- [DATA SHOWN]

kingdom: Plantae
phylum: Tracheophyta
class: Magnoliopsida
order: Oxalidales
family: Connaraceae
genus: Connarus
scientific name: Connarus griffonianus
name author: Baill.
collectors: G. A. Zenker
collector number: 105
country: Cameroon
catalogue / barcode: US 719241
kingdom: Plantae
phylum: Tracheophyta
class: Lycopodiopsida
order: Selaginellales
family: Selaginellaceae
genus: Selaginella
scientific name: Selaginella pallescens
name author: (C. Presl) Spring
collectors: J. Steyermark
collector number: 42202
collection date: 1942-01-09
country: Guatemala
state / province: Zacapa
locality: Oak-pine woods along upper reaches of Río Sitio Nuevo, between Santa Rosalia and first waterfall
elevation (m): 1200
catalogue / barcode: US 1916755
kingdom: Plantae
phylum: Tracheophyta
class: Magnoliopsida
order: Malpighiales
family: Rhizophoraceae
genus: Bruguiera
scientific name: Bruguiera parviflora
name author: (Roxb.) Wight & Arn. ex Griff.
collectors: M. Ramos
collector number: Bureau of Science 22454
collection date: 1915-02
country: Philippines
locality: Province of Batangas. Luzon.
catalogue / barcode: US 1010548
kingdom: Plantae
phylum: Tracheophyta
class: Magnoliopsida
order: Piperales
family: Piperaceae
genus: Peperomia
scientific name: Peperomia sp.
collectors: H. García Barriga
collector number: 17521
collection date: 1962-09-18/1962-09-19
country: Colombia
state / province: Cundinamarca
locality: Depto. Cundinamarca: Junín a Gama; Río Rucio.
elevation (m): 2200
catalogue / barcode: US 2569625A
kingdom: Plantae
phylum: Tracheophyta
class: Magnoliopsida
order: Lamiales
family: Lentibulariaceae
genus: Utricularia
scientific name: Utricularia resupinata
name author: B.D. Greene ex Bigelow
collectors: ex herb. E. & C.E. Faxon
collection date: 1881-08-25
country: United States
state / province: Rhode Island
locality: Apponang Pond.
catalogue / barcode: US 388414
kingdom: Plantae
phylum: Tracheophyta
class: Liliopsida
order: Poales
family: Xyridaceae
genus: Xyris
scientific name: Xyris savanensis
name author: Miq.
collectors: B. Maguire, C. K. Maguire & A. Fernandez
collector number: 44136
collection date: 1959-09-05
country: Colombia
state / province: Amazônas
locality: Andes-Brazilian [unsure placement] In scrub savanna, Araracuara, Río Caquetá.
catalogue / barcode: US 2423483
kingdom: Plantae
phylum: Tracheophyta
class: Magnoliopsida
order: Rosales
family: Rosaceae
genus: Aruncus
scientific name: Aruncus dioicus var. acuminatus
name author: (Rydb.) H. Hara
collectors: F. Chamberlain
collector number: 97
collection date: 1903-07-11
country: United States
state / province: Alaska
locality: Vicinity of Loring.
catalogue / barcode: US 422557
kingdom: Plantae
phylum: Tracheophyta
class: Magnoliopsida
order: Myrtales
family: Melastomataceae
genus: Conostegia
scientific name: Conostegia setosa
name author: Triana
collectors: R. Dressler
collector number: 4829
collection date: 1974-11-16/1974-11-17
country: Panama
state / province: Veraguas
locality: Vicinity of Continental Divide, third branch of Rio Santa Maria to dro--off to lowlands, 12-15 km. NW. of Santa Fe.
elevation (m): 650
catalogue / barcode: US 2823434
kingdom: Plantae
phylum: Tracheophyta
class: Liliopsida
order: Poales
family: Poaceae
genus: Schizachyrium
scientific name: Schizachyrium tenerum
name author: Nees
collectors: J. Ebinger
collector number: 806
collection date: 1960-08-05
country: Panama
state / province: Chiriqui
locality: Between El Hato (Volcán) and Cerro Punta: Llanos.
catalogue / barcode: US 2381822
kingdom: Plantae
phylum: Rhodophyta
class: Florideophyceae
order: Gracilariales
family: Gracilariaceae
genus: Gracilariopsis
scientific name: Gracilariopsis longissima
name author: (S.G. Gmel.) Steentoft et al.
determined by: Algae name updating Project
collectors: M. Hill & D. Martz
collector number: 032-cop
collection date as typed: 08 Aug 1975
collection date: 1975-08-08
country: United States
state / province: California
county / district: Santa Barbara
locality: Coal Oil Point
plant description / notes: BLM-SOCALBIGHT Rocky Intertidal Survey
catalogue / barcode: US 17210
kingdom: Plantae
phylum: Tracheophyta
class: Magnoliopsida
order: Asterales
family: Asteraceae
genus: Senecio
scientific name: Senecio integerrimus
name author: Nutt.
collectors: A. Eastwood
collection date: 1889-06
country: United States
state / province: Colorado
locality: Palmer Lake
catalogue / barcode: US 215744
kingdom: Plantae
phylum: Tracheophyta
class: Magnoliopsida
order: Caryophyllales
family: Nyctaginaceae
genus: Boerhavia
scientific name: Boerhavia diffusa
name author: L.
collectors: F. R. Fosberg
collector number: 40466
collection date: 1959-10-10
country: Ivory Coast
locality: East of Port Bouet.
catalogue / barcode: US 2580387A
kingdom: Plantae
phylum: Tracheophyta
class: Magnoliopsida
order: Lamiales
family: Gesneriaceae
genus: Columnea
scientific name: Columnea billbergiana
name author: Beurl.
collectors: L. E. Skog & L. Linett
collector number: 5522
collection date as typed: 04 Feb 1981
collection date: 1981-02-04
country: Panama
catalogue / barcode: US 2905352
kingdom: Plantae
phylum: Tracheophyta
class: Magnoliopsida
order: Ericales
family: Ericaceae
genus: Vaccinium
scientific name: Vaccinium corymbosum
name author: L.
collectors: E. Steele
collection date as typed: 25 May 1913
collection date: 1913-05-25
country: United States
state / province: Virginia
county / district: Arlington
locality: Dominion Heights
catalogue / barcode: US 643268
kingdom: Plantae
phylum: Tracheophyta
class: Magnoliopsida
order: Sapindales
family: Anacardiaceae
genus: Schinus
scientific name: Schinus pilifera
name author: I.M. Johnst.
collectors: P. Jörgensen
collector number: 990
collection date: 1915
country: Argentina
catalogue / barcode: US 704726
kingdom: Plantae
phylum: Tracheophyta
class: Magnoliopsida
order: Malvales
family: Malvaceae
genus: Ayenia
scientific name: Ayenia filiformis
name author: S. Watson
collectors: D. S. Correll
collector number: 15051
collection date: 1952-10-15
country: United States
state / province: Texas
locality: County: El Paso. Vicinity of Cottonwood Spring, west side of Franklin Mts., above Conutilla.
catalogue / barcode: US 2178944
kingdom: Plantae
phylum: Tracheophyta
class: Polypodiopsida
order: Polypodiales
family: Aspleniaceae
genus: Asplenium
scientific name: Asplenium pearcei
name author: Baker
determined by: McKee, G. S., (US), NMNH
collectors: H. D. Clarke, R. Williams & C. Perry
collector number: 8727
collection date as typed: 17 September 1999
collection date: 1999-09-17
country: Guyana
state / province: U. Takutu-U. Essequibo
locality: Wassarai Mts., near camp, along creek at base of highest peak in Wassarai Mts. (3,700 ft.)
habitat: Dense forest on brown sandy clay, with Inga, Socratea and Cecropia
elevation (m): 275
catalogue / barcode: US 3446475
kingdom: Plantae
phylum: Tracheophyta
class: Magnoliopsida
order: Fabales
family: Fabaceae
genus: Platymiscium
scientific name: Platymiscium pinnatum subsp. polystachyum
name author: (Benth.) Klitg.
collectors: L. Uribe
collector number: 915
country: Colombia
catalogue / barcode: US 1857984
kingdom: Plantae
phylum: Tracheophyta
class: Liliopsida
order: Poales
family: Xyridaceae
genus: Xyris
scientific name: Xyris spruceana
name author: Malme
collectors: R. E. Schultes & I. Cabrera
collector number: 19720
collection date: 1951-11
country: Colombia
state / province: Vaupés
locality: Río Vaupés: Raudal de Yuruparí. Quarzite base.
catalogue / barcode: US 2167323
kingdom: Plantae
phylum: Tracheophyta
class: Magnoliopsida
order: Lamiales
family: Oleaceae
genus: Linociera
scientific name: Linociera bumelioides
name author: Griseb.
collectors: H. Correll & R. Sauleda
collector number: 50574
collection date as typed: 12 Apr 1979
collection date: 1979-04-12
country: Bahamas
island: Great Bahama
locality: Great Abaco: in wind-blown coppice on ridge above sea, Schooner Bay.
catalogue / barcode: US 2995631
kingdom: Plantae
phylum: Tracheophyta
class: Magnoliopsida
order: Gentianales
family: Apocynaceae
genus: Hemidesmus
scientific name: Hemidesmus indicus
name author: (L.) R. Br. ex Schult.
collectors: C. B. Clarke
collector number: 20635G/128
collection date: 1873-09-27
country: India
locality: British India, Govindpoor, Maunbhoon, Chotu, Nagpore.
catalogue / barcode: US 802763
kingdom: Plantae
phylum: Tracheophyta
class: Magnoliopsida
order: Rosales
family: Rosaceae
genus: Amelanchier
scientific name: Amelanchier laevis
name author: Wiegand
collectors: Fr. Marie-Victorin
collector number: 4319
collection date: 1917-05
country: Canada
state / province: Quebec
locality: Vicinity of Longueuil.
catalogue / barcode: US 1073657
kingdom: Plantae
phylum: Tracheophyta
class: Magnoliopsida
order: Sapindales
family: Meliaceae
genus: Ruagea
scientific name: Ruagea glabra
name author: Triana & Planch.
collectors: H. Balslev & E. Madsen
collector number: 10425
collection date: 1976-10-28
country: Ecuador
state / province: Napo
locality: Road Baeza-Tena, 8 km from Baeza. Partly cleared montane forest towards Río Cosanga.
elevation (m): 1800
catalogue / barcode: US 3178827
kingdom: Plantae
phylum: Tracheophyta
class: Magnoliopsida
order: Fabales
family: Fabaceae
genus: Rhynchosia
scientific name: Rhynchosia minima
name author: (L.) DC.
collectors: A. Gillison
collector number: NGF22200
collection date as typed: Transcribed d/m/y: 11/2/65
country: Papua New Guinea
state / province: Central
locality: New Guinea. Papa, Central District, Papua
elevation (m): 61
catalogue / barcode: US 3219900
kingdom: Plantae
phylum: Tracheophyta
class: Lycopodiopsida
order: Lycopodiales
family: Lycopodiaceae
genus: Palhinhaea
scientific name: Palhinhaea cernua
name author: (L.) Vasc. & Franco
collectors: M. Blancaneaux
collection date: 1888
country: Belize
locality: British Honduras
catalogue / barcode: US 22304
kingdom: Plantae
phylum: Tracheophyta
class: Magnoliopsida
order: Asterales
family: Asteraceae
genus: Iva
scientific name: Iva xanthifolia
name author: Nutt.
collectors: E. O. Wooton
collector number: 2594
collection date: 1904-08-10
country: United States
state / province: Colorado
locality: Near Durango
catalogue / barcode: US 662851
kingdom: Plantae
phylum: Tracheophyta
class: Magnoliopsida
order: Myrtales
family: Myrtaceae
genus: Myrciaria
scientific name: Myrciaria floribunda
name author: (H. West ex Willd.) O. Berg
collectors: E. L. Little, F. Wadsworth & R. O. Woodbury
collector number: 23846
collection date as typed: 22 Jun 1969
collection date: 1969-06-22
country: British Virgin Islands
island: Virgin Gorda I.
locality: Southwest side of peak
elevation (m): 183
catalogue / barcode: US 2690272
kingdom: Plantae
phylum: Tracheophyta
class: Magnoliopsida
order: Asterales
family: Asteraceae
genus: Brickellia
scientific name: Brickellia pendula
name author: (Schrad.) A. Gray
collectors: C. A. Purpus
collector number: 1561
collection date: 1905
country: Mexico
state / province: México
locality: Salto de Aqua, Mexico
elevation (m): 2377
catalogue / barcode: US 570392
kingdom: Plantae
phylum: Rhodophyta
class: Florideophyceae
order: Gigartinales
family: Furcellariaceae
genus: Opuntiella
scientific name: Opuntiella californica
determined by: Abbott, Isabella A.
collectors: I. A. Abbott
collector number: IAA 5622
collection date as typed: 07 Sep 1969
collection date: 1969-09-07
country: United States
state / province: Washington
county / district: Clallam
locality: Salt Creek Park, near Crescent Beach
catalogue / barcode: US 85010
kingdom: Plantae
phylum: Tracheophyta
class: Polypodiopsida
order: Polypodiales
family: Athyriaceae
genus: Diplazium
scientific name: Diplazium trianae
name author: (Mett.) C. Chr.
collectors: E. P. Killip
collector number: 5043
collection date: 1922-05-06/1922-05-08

- [WRITTEN TASK]
In the data, from the beginning through the line containing "scientific name: Peperomia sp.", substitute "collection number" for every occurrence of "collector number" and reproduce those lines with everything else left as it is.

- [SOLUTION TO THIS PROBLEM]
kingdom: Plantae
phylum: Tracheophyta
class: Magnoliopsida
order: Oxalidales
family: Connaraceae
genus: Connarus
scientific name: Connarus griffonianus
name author: Baill.
collectors: G. A. Zenker
collection number: 105
country: Cameroon
catalogue / barcode: US 719241
kingdom: Plantae
phylum: Tracheophyta
class: Lycopodiopsida
order: Selaginellales
family: Selaginellaceae
genus: Selaginella
scientific name: Selaginella pallescens
name author: (C. Presl) Spring
collectors: J. Steyermark
collection number: 42202
collection date: 1942-01-09
country: Guatemala
state / province: Zacapa
locality: Oak-pine woods along upper reaches of Río Sitio Nuevo, between Santa Rosalia and first waterfall
elevation (m): 1200
catalogue / barcode: US 1916755
kingdom: Plantae
phylum: Tracheophyta
class: Magnoliopsida
order: Malpighiales
family: Rhizophoraceae
genus: Bruguiera
scientific name: Bruguiera parviflora
name author: (Roxb.) Wight & Arn. ex Griff.
collectors: M. Ramos
collection number: Bureau of Science 22454
collection date: 1915-02
country: Philippines
locality: Province of Batangas. Luzon.
catalogue / barcode: US 1010548
kingdom: Plantae
phylum: Tracheophyta
class: Magnoliopsida
order: Piperales
family: Piperaceae
genus: Peperomia
scientific name: Peperomia sp.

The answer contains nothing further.